* Saved data entries:
-.-.-

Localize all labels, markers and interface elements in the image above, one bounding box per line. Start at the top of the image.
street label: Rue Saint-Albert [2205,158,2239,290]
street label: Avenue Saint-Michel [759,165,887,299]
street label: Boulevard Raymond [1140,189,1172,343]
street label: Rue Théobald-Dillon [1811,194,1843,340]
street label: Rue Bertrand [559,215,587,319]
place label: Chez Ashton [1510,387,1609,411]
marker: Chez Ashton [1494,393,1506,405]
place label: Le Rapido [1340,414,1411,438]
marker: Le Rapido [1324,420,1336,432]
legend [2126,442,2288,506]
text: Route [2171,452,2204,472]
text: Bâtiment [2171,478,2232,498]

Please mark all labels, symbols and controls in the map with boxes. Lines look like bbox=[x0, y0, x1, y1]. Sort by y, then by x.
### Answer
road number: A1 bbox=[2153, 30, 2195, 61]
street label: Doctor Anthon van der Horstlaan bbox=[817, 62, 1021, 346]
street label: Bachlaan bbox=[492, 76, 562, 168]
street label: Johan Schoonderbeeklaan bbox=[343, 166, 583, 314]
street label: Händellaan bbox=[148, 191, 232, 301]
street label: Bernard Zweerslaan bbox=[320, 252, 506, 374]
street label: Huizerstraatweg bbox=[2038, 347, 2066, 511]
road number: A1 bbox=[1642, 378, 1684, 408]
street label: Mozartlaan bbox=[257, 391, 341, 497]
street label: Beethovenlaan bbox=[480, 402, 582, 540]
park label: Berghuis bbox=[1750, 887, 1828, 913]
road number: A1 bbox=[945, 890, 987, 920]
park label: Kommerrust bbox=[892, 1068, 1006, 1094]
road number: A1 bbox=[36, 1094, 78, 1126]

-.-.-

* Exercise: All entries given above are to be printed again exactly.

* Written reply:
Localize all labels, markers and interface elements in the image above, one bounding box per line. Start at the top of the image.
street label: Rue Saint-Albert [2205,158,2239,290]
street label: Avenue Saint-Michel [759,165,887,299]
street label: Boulevard Raymond [1140,189,1172,343]
street label: Rue Théobald-Dillon [1811,194,1843,340]
street label: Rue Bertrand [559,215,587,319]
place label: Chez Ashton [1510,387,1609,411]
marker: Chez Ashton [1494,393,1506,405]
place label: Le Rapido [1340,414,1411,438]
marker: Le Rapido [1324,420,1336,432]
legend [2126,442,2288,506]
text: Route [2171,452,2204,472]
text: Bâtiment [2171,478,2232,498]

Please mark all labels, symbols and controls in the map with boxes. Lines look like bbox=[x0, y0, x1, y1]. Sort by y, then by x.
### Answer
road number: A1 bbox=[2153, 30, 2195, 61]
street label: Doctor Anthon van der Horstlaan bbox=[817, 62, 1021, 346]
street label: Bachlaan bbox=[492, 76, 562, 168]
street label: Johan Schoonderbeeklaan bbox=[343, 166, 583, 314]
street label: Händellaan bbox=[148, 191, 232, 301]
street label: Bernard Zweerslaan bbox=[320, 252, 506, 374]
street label: Huizerstraatweg bbox=[2038, 347, 2066, 511]
road number: A1 bbox=[1642, 378, 1684, 408]
street label: Mozartlaan bbox=[257, 391, 341, 497]
street label: Beethovenlaan bbox=[480, 402, 582, 540]
park label: Berghuis bbox=[1750, 887, 1828, 913]
road number: A1 bbox=[945, 890, 987, 920]
park label: Kommerrust bbox=[892, 1068, 1006, 1094]
road number: A1 bbox=[36, 1094, 78, 1126]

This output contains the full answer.